#### PROVIDED PASSAGE:
*-*-*

I did a one night jaunt into the green inferno, camping out beside a stream, with a guide named Darwin and an American couple. It was hot, sweaty work, but we went at a slow pace and even saw some stuff. It was truly incredible, and especially given the number of people who go in and out every year, and a credit to the guides. They told me they pretty much grew up wandering in and out of the place, learning about the ins and outs, the plants and animals, how to treat it right. They learned it from their parents and grandparents, who made a living off the jungle by knowing the rare roots and plants and selling them to Chinese herbalists. That’s how they got to know the place so well, and now can make a living showing people like me around.

The path was not even enough to be called a path, and without Darwin it would have been thoroughly impossible to get anywhere at all. We would have been truly lost and in way big trouble. It all looked the same and somehow Darwin picked his way through it all. Over tree roots as big as fallen trees, around vines you could build a suspension bridge with. Trees big enough to practically live in. Trails of ants and termites that were more like rivers, so many of them were passing by, in a stream ten wide. Single giant ants as big as centipedes, and centipedes as big as people’s hands. Everything was familiar but on a scale almost unbelievable, like we had been seeing nature in miniature our whole lives. Every corner turned up giant life like I’d never seen before, and jungle views that outstripped anything I’d seen before. This was truly wild and primeval, nature at its most immense.

*-*-*

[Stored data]
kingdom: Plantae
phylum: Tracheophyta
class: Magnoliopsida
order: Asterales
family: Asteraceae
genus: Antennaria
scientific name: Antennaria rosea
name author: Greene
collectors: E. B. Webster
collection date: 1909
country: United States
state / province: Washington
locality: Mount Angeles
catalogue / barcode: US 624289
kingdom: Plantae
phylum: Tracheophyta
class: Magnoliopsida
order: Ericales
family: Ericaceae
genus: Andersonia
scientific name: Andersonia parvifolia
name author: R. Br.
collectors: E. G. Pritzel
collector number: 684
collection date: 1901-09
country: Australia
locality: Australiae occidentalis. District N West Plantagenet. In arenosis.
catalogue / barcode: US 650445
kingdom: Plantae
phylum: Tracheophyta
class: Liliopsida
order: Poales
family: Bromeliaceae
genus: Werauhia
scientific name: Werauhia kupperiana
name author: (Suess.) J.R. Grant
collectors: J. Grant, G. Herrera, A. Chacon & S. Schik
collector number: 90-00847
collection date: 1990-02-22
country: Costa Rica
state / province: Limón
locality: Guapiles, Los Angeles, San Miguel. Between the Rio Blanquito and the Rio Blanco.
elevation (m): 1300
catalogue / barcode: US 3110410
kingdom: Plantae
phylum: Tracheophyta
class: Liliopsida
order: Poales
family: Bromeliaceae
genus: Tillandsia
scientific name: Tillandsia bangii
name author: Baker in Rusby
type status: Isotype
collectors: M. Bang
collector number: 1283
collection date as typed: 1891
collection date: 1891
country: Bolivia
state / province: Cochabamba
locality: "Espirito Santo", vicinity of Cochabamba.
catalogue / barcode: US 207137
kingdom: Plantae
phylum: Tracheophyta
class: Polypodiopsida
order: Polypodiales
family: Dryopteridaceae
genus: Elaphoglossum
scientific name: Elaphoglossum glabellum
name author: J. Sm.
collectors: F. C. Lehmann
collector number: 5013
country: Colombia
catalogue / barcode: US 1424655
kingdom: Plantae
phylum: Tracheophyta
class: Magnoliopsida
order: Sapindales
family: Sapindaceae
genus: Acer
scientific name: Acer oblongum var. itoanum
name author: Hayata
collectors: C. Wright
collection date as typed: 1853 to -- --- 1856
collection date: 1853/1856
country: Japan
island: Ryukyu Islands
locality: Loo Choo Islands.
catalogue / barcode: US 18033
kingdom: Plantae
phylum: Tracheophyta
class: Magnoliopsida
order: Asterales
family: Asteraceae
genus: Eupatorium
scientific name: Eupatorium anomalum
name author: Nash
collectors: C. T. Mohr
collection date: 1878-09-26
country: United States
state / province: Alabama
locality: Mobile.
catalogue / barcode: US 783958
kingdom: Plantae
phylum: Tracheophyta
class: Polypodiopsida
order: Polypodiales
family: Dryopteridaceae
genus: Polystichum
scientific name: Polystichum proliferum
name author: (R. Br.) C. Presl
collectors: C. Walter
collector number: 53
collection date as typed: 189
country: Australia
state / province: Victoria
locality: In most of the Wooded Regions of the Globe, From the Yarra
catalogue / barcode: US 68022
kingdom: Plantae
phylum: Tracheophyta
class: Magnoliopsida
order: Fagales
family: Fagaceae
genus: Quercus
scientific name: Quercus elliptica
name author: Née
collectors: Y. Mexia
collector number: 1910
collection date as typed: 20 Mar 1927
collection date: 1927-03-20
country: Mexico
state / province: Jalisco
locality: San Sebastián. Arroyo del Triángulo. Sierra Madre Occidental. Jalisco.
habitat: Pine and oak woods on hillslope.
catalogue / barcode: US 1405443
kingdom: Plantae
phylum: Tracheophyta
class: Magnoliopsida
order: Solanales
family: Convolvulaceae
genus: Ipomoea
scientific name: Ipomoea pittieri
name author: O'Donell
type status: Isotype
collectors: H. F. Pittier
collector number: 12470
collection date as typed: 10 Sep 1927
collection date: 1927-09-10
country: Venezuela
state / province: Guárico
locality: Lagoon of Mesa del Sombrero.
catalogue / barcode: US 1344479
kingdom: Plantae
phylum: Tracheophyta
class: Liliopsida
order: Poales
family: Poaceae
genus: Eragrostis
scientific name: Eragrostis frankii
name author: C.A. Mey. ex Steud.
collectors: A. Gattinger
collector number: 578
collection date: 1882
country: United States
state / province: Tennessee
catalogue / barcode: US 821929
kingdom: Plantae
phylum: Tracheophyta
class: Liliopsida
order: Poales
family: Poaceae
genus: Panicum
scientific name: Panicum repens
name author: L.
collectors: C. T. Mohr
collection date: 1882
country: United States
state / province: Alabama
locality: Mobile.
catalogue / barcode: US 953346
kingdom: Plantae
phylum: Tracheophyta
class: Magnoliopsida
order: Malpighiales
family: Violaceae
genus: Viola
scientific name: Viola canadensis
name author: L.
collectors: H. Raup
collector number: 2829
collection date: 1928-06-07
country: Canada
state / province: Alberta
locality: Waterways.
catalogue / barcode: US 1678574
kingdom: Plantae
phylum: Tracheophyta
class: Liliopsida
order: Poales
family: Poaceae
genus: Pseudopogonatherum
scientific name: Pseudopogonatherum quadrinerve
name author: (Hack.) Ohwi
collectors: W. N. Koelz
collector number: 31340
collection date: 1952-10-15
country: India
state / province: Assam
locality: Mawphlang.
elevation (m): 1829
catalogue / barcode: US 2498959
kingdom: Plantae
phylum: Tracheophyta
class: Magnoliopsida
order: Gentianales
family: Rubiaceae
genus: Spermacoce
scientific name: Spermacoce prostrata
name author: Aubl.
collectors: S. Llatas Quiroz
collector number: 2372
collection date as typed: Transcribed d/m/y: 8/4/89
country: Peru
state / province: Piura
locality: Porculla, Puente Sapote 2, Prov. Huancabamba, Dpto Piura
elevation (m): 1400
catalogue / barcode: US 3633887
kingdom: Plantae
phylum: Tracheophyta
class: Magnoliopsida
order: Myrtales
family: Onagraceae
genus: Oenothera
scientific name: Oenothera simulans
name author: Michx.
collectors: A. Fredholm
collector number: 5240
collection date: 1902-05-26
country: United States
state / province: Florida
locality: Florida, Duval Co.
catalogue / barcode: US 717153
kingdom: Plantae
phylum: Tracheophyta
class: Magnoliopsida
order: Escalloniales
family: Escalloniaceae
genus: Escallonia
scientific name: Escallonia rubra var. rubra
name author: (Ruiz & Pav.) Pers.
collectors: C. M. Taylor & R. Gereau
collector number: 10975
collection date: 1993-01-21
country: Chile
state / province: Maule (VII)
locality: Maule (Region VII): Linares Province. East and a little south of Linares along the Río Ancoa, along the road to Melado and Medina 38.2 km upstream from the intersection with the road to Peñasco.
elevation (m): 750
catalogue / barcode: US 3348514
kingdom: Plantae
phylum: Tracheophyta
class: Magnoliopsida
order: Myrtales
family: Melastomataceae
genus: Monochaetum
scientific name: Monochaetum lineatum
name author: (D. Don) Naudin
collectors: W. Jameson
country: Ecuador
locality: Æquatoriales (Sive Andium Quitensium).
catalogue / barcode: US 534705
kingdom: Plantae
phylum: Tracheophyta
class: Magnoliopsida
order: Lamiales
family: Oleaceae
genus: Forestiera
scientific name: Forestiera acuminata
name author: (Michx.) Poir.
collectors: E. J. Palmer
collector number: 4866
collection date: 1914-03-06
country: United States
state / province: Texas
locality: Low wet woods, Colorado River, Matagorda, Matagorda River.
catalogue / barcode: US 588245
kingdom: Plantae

*-*-*

#### PROBLEMS TO SOLVE:
1. Please transcribe the stored data entries word for word, everything from the start of the entries down to the line that contains "collection date as typed: 1891", including that line.
2. Write the next part of the jungle trek account, picking up after its final sentence.

#### THE RESPONSES:
1.
kingdom: Plantae
phylum: Tracheophyta
class: Magnoliopsida
order: Asterales
family: Asteraceae
genus: Antennaria
scientific name: Antennaria rosea
name author: Greene
collectors: E. B. Webster
collection date: 1909
country: United States
state / province: Washington
locality: Mount Angeles
catalogue / barcode: US 624289
kingdom: Plantae
phylum: Tracheophyta
class: Magnoliopsida
order: Ericales
family: Ericaceae
genus: Andersonia
scientific name: Andersonia parvifolia
name author: R. Br.
collectors: E. G. Pritzel
collector number: 684
collection date: 1901-09
country: Australia
locality: Australiae occidentalis. District N West Plantagenet. In arenosis.
catalogue / barcode: US 650445
kingdom: Plantae
phylum: Tracheophyta
class: Liliopsida
order: Poales
family: Bromeliaceae
genus: Werauhia
scientific name: Werauhia kupperiana
name author: (Suess.) J.R. Grant
collectors: J. Grant, G. Herrera, A. Chacon & S. Schik
collector number: 90-00847
collection date: 1990-02-22
country: Costa Rica
state / province: Limón
locality: Guapiles, Los Angeles, San Miguel. Between the Rio Blanquito and the Rio Blanco.
elevation (m): 1300
catalogue / barcode: US 3110410
kingdom: Plantae
phylum: Tracheophyta
class: Liliopsida
order: Poales
family: Bromeliaceae
genus: Tillandsia
scientific name: Tillandsia bangii
name author: Baker in Rusby
type status: Isotype
collectors: M. Bang
collector number: 1283
collection date as typed: 1891

2.
After about six hours walking, we got to the camp site and it was perched on the edge of a stream. The joy of getting our sweat soaked clothes off and into the river was unparalleled, all the while marvelling at how Darwin stayed totally dry. Jungle boys, indeed. Down the stream a way was a waterfall and a pool below just waiting for us to jump in. All around there wasn’t a single sign of humanity about, nothing but us people. Not in the sky, not lying around, nothing. We were out in nature, an experience you never reflect on because in this modern life, we seldom get even close to it. Later, the guides cooked a truly memorable five-star meal, out in all that. It was our group and one other guy, a German guy doing an eight-day trek, truly full on. He would see it all, no doubt, and have an experience to remember. He was cool, and we sat around playing cards all night until we went to sleep.

Sleep out there was the only negative part. A thin camping mat that did nothing to shelter my soft body from feeling every single rock beneath, a rough experience on my stomach that, combined with the anti-malarials I had started taking, gave me cramps all night. Not a wink did I sleep that night, all I could do was lie awake in pain and listen to the jungle and the river. It was almost deafening, all that noise.

The next day we packed up and walked out, another four hours, and rafted down the river in a raft made of inner-tubes lashed together. I don’t need to tell you it was some killer fun.

Getting back I ran into all the local guys I’d met the days before, and their deal changed from getting me into a trek (not that they had to try hard) but to get me to leave not in the local bus but with one of them driving a Kijiang I would pay for. Pay another 900,000 Rupiah for. The memorable line was, “it’s less than 100 Euros, that’s fine, right?” It was then I realised they were hybrid creatures, part really cool guys and part parasite, trying to attach themselves to my wallet. I can’t blame them fully for their situation, it’s like this everywhere in South East Asia, they are just better at it in those parts. I took that as my cue to get the heck out – not that I had any reason to stay anyway. So it was a mixed experience, and while I couldn’t get around saying to people to avoid the place, because it really is wonderful, it comes with a real caveat. You’ve been warned.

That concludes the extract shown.